Collingwood came knocking in 2008 with a massive multimillion-dollar offer after Brown had produced a vintage 2007 which included his first Brisbane best and fairest, All-Australian selection and the Coleman Medal.
“They went close,” he says. “I can't put a finger on why (I stayed), there were a number of reasons but I guess at the end of the day the reasons just weren’t compelling enough to tip me over the line.
“I had that real genuine affection for the club, I was captain at the time and was just about to marry my wife Kylie and she’s a Queenslander.
“No doubt you look back and go, ‘Gee, I would have loved to have played in more success, more finals’, which Collingwood went on to do that ... but I think ultimately to be able to look back and be very proud to have played 15 years at the one club.
“I think when Leigh (Matthews) used to say it to us that his proudest achievement as a player was to play his career at the one club, you think he's saying that because he’s just trying to get us to stay.
“But I get it now, you look back on those words and I can certainly relate to them.”
Brown doesn't have any regrets about the third phase of his career, which was plagued by serious injuries and is happy he changed his mind about retiring in 2012.

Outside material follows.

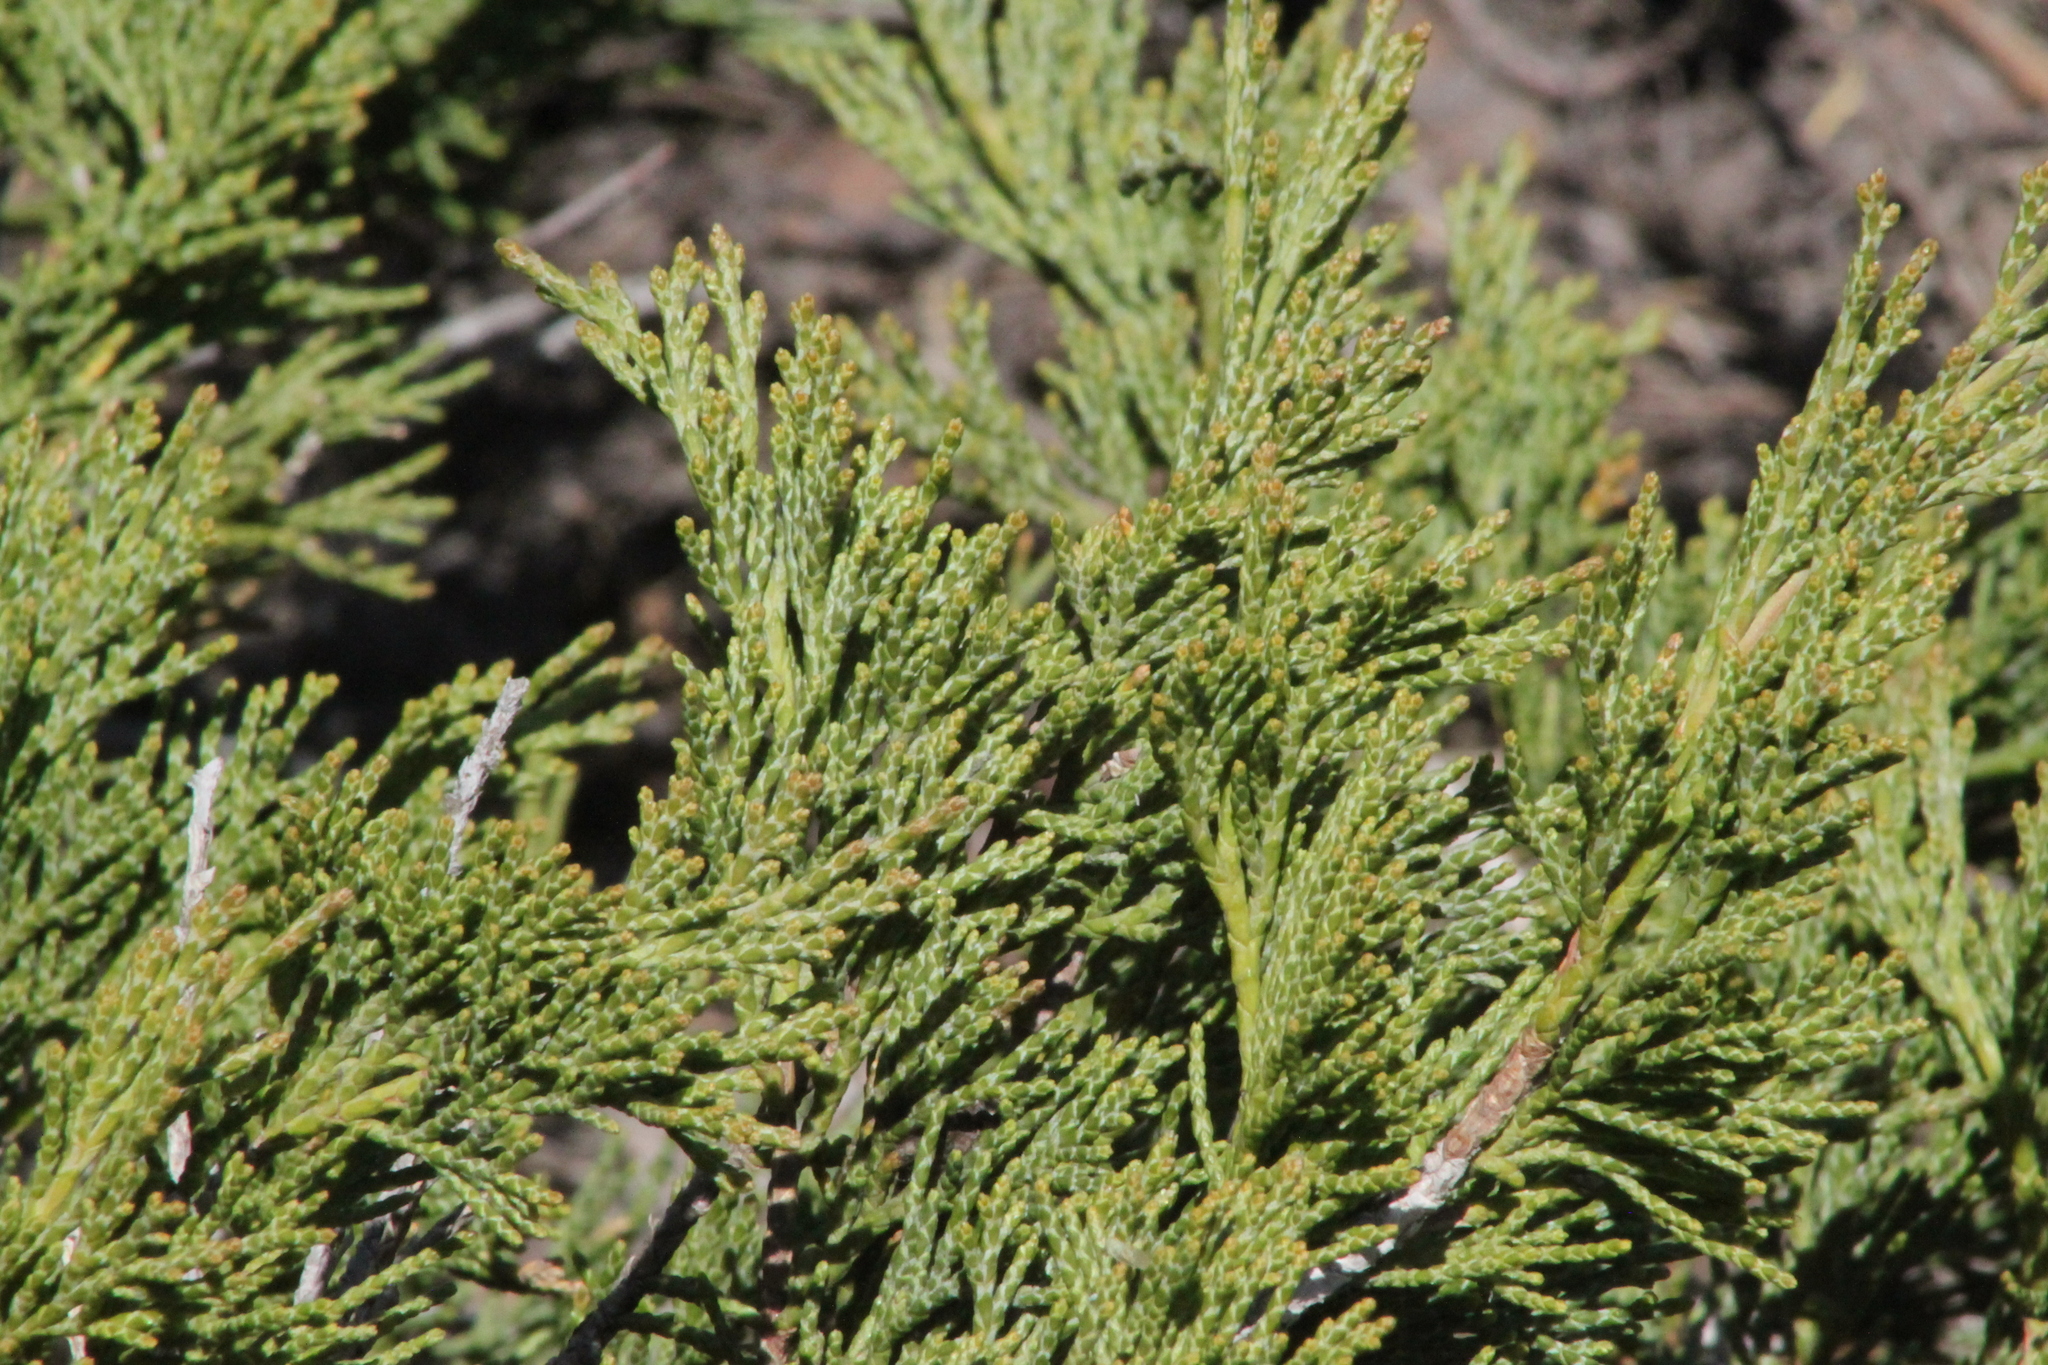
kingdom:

“After I had the horrible facial head injuries in 2011, I played most of the year in 2012 but I was so buggered. 2011 had taken such an emotional and physical toll on me and I was going to hang them up.
“But I'm actually glad I went on even though 2013 and 2014 weren't that productive. I'm just glad I pushed on and just wrung the towel dry.
“If I had gone and retired early, I definitely would have regretted it because we always miss playing footy, you never get that out of your system so at least I knew I had nothing left.”
Ironically one of Brown's greatest achievements since retirement is something David Young would find amusing ... running the New York Marathon.